Thermo-gaseous-mechanical coupling phase-field model for brittle crack propagation in tungsten

Modeling of crack deflection/penetration as intergranular/transgranular fracture in the polycrystal under the coupled thermo-gaseous-mechanical multi-physics field has long been a challenge for both fracture mechanics and materials science. The current developed model builds upon a coupled mechanics, gas diffusion and temperature gradient, driven by minimizing the energy function. The time-dependent variables are solved in an implicit integration framework, where displacement, gas concentration, temperature and damage variable are the primary ones.

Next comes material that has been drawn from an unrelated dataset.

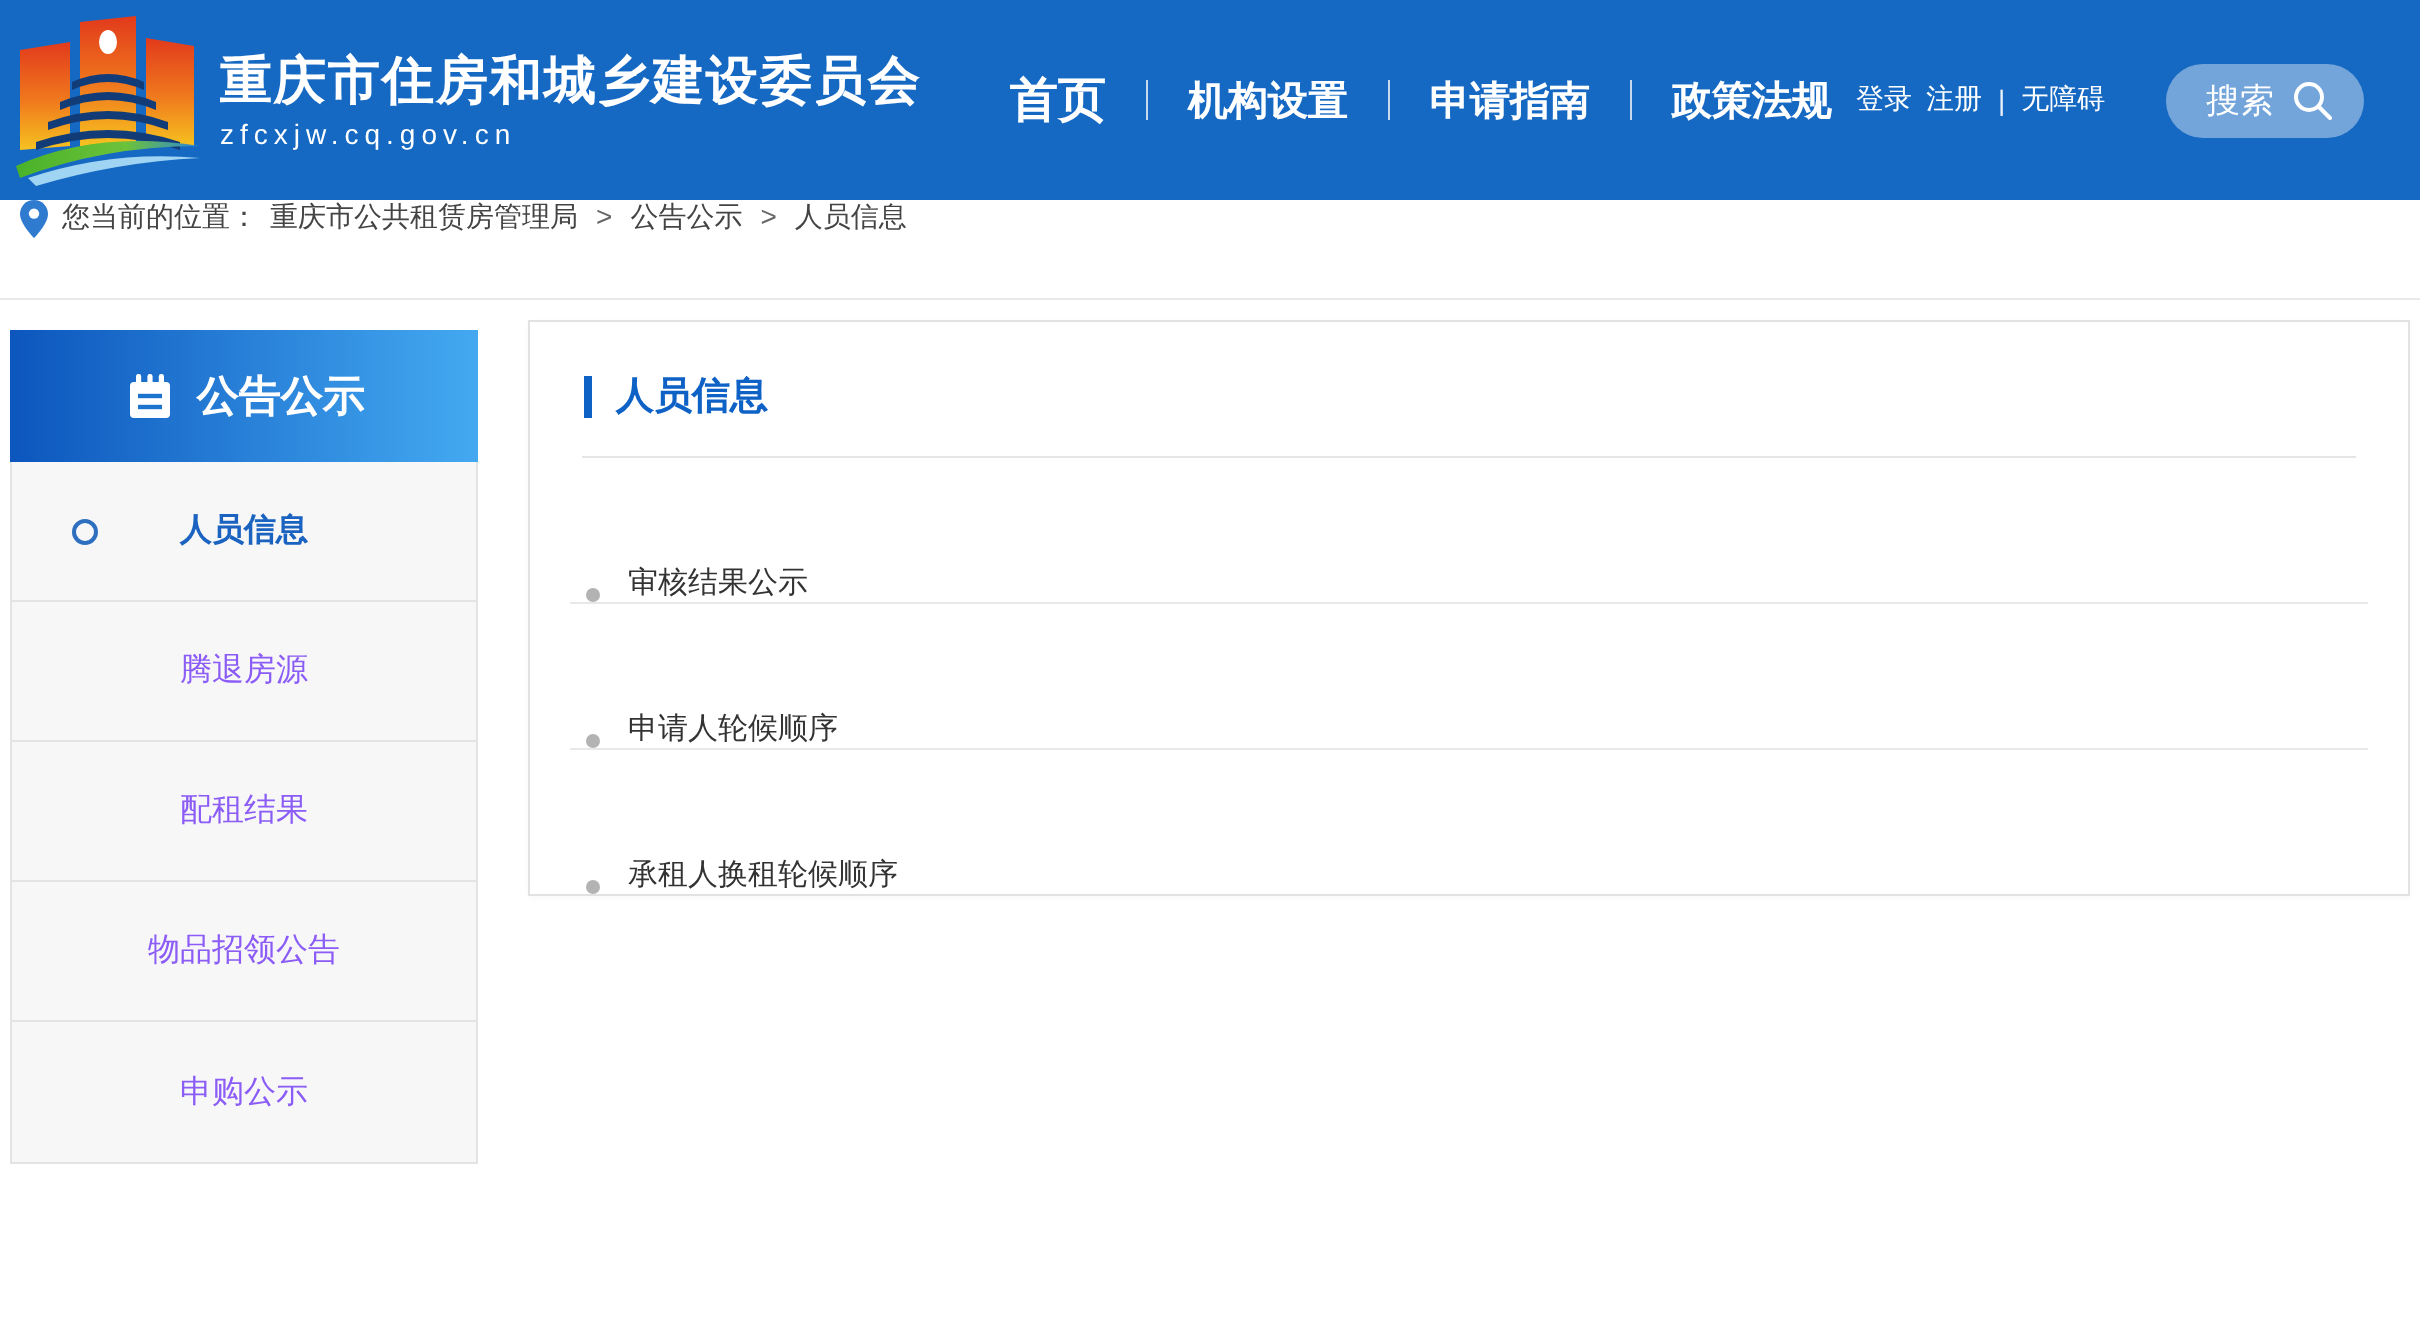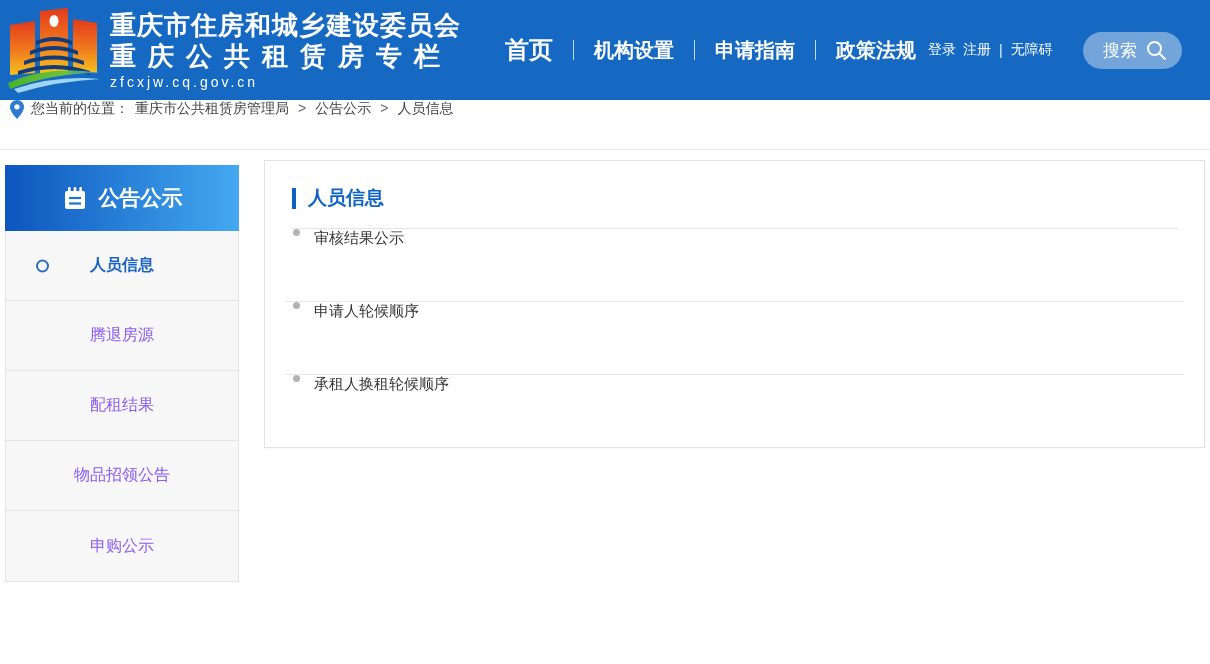"重庆公共租赁房专栏" div.logo-line2 { html: <div>重庆公共租赁房专栏</div> -> none }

The proposed fracture model is particularly appropriate for capturing the change of crack path in nuclear-grade tungsten (W) on account of temperature- and gas-dependent mechanical parameters. The significant contributions are three-fold: (1) the Young's modulus, Poisson's ratio and fracture energy at the given temperature and gas concentration can be automatically identified; (2) the transformation mode related to the angle between grain boundary (GB) axis and loading direction and the misorientation between two adjacent grains is predicted in the absence and presence of gas; (3) the comparative analysis of crack characteristics under constant temperature and temperature gradient is conducted with a focus on crack growth rate and crack path. The model is validated by comparing our simulated data with available experimental and numerical results. This work could have profound implications for evaluating the catastrophic failure in the extreme environment and providing guidance on optimizing the microstructure of W.